Mapping and modeling X-ray diffuse scattering from protein crystals
Understanding the physical basis of enzyme dynamics is a major challenge in biology. Although modeling the motion of individual atoms is straightforward, combining these movements into descriptions of macromolecular function proves more difficult. X-ray crystallography produces atomic-level visualizations of an ensemble of countless molecules; however, current methods capture only the average protein conformation and thus cannot completely describe the underlying dynamics. A parallel source of information, diffuse scattering, is present in diffraction images and directly reports on correlated atomic motions.
I created experimental and computational tools to measure macromolecular diffuse scattering and compare it against hypotheses of correlated motion. The first tool, phenix.diffuse, calculates diffuse scattering patterns from known structural ensembles. I applied this software to the refinement technique Translation-Libration-Screw and solved a pre-existing degeneracy within the predicted motion of glycerophosphodiesterase GpdQ. Surprisingly, I also uncovered a fundamental flaw in the implementation of TLS refinement in structural biology software, revealing unphysical motions to be present in nearly 25% of all known macromolecular structures.

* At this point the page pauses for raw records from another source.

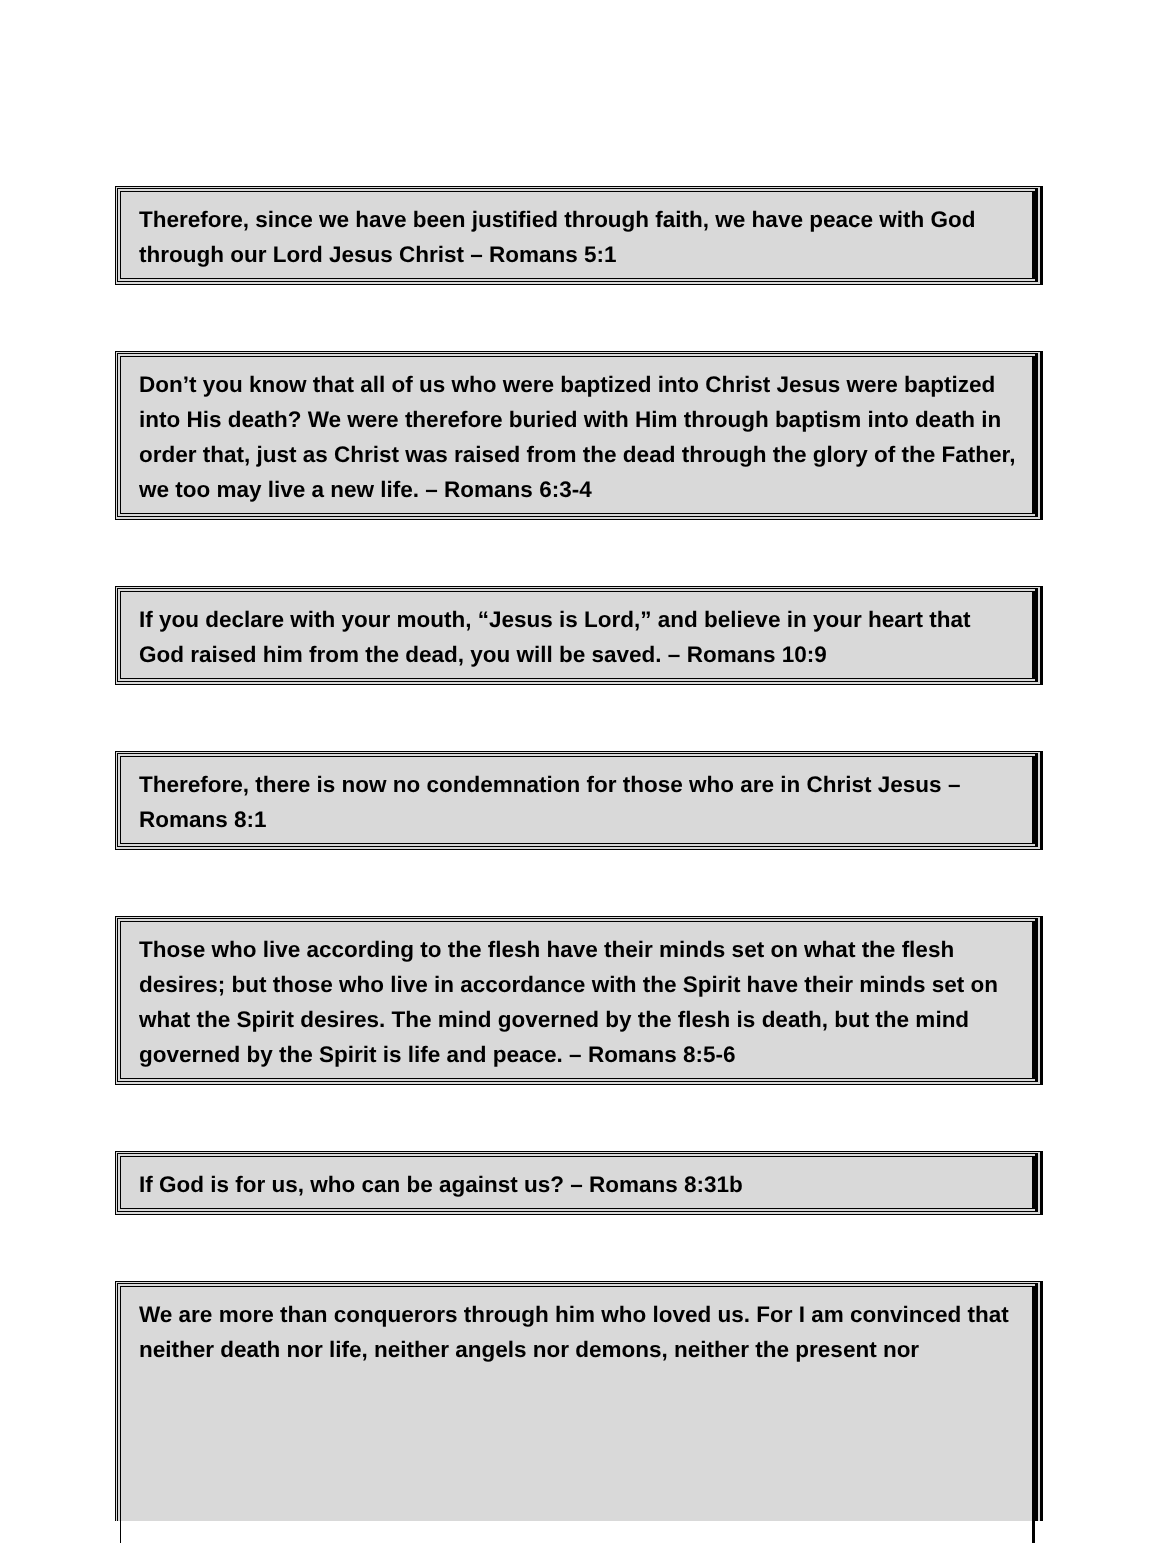Therefore, since we have been justified through faith, we have peace with God through our Lord Jesus Christ – Romans 5:1
Don’t you know that all of us who were baptized into Christ Jesus were baptized into His death? We were therefore buried with Him through baptism into death in order that, just as Christ was raised from the dead through the glory of the Father, we too may live a new life. – Romans 6:3-4
If you declare with your mouth, “Jesus is Lord,” and believe in your heart that God raised him from the dead, you will be saved. – Romans 10:9
Therefore, there is now no condemnation for those who are in Christ Jesus – Romans 8:1
Those who live according to the flesh have their minds set on what the flesh desires; but those who live in accordance with the Spirit have their minds set on what the Spirit desires. The mind governed by the flesh is death, but the mind governed by the Spirit is life and peace. – Romans 8:5-6
If God is for us, who can be against us? – Romans 8:31b
We are more than conquerors through him who loved us. For I am convinced that neither death nor life, neither angels nor demons, neither the present nor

Next, I developed the comprehensive pipeline DIALS-LUNUS for the measurement of macromolecular diffuse scattering. This system was applied to crystals of the proline isomerase cyclophilin A (CypA) and trypsin, ultimately producing high-resolution diffuse maps of both proteins. These maps were compared to several distinct models of motion that were previously indistinguishable to crystallographic techniques. By comparing the experimental data to each predicted diffuse scattering pattern, I was able to successfully identify the most probable mechanism of motion. Ultimately, these studies provide a new avenue of exploration in the pursuit of understanding molecules as dynamic entities.